Self-esteem is one of the many important things that all parents want to provide for their children and yet many seem to feel that they do not know how and what to do in raising a self-confident child. Very often self-esteem seems to be such a fragile, distant thing that many know but yet do not know how to develop it. Your self-esteem is a compilation of how you feel about yourself. It encompasses everything from your confidence in relationships, to your body image, to your work life. So how do we foster this thing called self-esteem in your child?
From time memorial, all of us have been taught honesty is the best policy. As much as we expect this to be practiced by our children, they do like to be reciprocated likewise. Children are highly sensitive and are able to sense it if and when you are not being honest. Hence, when it comes to dealing with a child's self-esteem it is best to be honest. For example, if art is not your child's forte, do not compliment saying that his or her drawing is the best you have ever seen. Your child will know it is not, and will not believe you the next time you say something meant to be positive, no matter how honest it is. You may like to try instead to tell your child something genuine about the piece of artwork or about the effort that has been spent. It is best to make non-judgmental statements such as, I see you have used your imagination in creating the flowers in many different colors.The statement is simply an observation rather than a false statement.
It is also important to understand that your child and your child's behavior are two separate things. This is not something easy to remember especially in situations when your child is acting out in ways that make you mad or that are unsafe. However, when disciplining your child for the behavior rather than the person, you can positively influence and foster self esteem. Why? If your child feels that you are mad because of him or her as a person rather than for the behavior, this can negatively affect his or her self-esteem. Try using statements to help with this.
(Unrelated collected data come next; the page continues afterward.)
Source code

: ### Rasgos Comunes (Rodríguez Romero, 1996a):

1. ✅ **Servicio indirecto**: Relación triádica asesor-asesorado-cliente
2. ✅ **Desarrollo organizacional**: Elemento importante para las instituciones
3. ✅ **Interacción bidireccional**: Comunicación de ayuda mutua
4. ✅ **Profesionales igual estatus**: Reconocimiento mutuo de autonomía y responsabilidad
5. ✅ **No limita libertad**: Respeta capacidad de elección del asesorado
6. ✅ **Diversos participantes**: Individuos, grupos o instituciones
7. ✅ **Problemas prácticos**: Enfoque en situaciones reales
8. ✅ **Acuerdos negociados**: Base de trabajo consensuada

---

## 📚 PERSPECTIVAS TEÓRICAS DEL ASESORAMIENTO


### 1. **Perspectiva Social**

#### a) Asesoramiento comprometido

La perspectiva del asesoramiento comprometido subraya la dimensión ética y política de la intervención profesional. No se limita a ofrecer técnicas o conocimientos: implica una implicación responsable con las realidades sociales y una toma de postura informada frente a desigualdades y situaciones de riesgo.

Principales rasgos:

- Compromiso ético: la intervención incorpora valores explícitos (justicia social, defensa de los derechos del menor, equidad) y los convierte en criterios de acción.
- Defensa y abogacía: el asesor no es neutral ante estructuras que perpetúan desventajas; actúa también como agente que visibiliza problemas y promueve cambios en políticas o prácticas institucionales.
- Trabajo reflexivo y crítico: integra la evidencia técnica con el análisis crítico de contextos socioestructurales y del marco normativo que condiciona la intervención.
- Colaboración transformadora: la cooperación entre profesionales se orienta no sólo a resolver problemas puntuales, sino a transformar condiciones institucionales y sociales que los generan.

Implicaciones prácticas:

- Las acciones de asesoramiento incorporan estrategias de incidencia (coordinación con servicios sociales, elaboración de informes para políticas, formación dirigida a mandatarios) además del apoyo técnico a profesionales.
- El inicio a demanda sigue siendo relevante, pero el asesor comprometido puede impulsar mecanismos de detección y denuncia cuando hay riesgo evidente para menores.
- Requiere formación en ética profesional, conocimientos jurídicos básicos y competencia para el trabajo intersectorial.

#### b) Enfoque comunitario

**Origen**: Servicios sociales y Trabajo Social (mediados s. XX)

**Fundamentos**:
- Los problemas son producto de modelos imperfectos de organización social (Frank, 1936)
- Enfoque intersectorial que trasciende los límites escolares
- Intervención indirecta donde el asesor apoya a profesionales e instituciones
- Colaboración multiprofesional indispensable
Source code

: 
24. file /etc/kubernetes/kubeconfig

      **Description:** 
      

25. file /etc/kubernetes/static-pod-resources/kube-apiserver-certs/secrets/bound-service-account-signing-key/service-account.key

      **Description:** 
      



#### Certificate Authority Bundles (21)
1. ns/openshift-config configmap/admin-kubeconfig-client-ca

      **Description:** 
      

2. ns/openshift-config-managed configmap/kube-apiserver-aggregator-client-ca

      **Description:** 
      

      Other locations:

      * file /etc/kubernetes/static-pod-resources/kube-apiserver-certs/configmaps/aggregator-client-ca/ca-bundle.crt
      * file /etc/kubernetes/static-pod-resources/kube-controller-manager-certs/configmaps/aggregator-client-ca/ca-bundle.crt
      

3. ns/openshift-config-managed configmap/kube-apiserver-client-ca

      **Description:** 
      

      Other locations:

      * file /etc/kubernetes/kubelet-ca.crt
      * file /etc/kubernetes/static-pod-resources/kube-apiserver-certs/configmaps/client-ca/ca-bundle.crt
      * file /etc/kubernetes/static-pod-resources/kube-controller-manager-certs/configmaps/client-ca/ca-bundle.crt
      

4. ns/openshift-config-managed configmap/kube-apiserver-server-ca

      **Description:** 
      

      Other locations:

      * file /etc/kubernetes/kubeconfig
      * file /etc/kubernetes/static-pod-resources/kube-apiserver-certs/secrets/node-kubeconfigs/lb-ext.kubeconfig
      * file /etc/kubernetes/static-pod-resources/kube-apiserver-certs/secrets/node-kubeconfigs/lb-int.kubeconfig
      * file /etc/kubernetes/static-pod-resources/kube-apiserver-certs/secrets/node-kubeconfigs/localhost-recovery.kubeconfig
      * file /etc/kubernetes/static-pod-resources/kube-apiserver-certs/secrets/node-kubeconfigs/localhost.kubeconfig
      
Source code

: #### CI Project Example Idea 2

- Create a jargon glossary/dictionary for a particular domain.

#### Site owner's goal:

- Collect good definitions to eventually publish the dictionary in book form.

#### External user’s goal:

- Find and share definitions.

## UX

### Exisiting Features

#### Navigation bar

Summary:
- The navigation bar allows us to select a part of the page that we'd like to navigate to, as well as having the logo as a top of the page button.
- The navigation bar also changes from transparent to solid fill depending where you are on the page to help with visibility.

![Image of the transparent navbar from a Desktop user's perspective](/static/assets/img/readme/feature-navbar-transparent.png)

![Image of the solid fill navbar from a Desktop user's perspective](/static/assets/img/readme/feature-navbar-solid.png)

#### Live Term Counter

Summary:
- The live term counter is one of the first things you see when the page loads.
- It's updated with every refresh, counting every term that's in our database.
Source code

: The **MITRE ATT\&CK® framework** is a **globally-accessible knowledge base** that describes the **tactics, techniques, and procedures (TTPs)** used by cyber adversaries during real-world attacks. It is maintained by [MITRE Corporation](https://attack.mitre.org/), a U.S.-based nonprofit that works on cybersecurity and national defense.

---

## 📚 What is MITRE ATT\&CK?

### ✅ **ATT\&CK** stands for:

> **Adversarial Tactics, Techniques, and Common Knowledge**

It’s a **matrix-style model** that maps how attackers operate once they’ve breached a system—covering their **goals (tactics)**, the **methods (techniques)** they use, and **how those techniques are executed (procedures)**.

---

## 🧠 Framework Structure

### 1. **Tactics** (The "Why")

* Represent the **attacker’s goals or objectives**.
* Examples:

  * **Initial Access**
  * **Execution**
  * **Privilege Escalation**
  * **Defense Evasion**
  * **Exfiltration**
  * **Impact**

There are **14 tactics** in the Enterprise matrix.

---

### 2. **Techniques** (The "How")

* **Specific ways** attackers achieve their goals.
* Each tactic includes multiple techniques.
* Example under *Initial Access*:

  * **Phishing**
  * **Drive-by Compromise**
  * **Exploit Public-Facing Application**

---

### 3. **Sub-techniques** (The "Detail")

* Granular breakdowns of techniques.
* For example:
Say something like,"I do not like it when you leave you leave your toys scattered all over the floor." This addresses the behavior, rather than "You are a slob!" which attacks the character.
Letting a child make some choices is a good way for them to learn to be less dependent on others. Most children are constantly in situations where they are told what to do, when to do it, where to go, what to eat and many more. When children are given the opportunity to make some choices, regardless of how insignificant these may be, they learn to be self-reliant. As a parent, you would not want your children growing up feeling dependant on others for direction, would you? Simple everyday choices like what to wear (you can offer two or three choices) or choosing a special lunch item will foster your child to think independently.
In helping to boost your child's self-confidence, it is important that as parents, we must encourage them to develop their talents as well as to try out new things. Trying out new things help to overcome fears of the unknown and at the same time allows us to learn to deal with success and failure. If a child is never given the chance to try out new things, this can possibly create problems later in life. After all, we live in a world that is ever changing! Life is never constant, whether it is a move to a new city or starting a new career. Children who are experienced at trying new things, even if small, will find that life's bigger transitions like leaving for college and starting a career - are much easier to handle.